**Saved entries**

----------

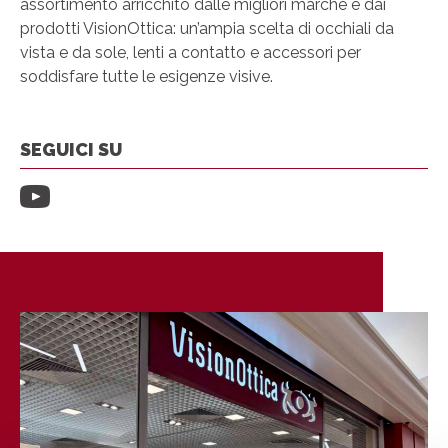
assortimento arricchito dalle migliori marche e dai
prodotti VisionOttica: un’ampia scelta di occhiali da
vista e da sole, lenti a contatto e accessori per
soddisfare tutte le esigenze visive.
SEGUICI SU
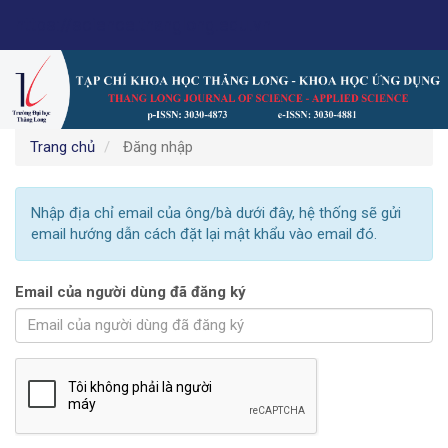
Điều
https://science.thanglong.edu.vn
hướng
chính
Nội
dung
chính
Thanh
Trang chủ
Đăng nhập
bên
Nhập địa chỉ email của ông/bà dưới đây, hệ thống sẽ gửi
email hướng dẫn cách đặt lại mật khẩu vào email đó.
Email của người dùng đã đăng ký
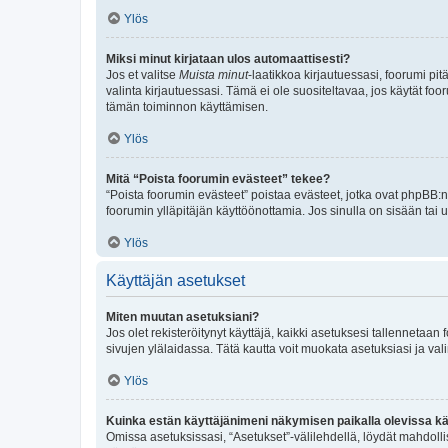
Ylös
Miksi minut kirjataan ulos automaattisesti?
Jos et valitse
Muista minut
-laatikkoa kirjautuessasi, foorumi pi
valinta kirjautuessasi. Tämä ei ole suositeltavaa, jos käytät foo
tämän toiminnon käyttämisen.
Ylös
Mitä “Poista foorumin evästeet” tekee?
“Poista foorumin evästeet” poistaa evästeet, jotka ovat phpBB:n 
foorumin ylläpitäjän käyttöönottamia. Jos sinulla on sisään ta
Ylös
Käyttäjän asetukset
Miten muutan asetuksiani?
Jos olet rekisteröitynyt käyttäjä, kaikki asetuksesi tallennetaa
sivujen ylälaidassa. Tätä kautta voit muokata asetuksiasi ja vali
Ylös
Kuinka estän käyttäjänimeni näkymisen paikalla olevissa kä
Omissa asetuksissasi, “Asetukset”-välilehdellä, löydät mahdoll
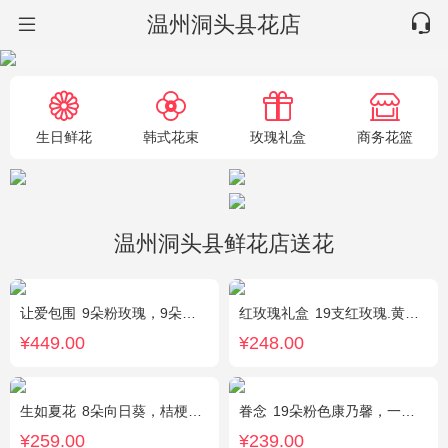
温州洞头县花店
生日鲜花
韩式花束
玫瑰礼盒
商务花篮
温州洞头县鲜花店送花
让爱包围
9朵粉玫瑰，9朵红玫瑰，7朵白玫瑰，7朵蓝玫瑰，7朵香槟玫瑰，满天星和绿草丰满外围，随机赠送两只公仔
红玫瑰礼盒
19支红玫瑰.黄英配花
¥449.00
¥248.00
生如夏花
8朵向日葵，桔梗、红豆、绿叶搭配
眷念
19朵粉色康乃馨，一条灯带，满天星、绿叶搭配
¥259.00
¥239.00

----------

**Job**
When you come to the line containing "foorumin ylläpitäjän käyttöönottamia." in the records above, repeat that line and all lines after it exactly, but not the pictures.

**The answer**
foorumin ylläpitäjän käyttöönottamia. Jos sinulla on sisään ta
Ylös
Käyttäjän asetukset
Miten muutan asetuksiani?
Jos olet rekisteröitynyt käyttäjä, kaikki asetuksesi tallennetaa
sivujen ylälaidassa. Tätä kautta voit muokata asetuksiasi ja vali
Ylös
Kuinka estän käyttäjänimeni näkymisen paikalla olevissa kä
Omissa asetuksissasi, “Asetukset”-välilehdellä, löydät mahdoll
温州洞头县花店
生日鲜花
韩式花束
玫瑰礼盒
商务花篮
温州洞头县鲜花店送花
让爱包围
9朵粉玫瑰，9朵红玫瑰，7朵白玫瑰，7朵蓝玫瑰，7朵香槟玫瑰，满天星和绿草丰满外围，随机赠送两只公仔
红玫瑰礼盒
19支红玫瑰.黄英配花
¥449.00
¥248.00
生如夏花
8朵向日葵，桔梗、红豆、绿叶搭配
眷念
19朵粉色康乃馨，一条灯带，满天星、绿叶搭配
¥259.00
¥239.00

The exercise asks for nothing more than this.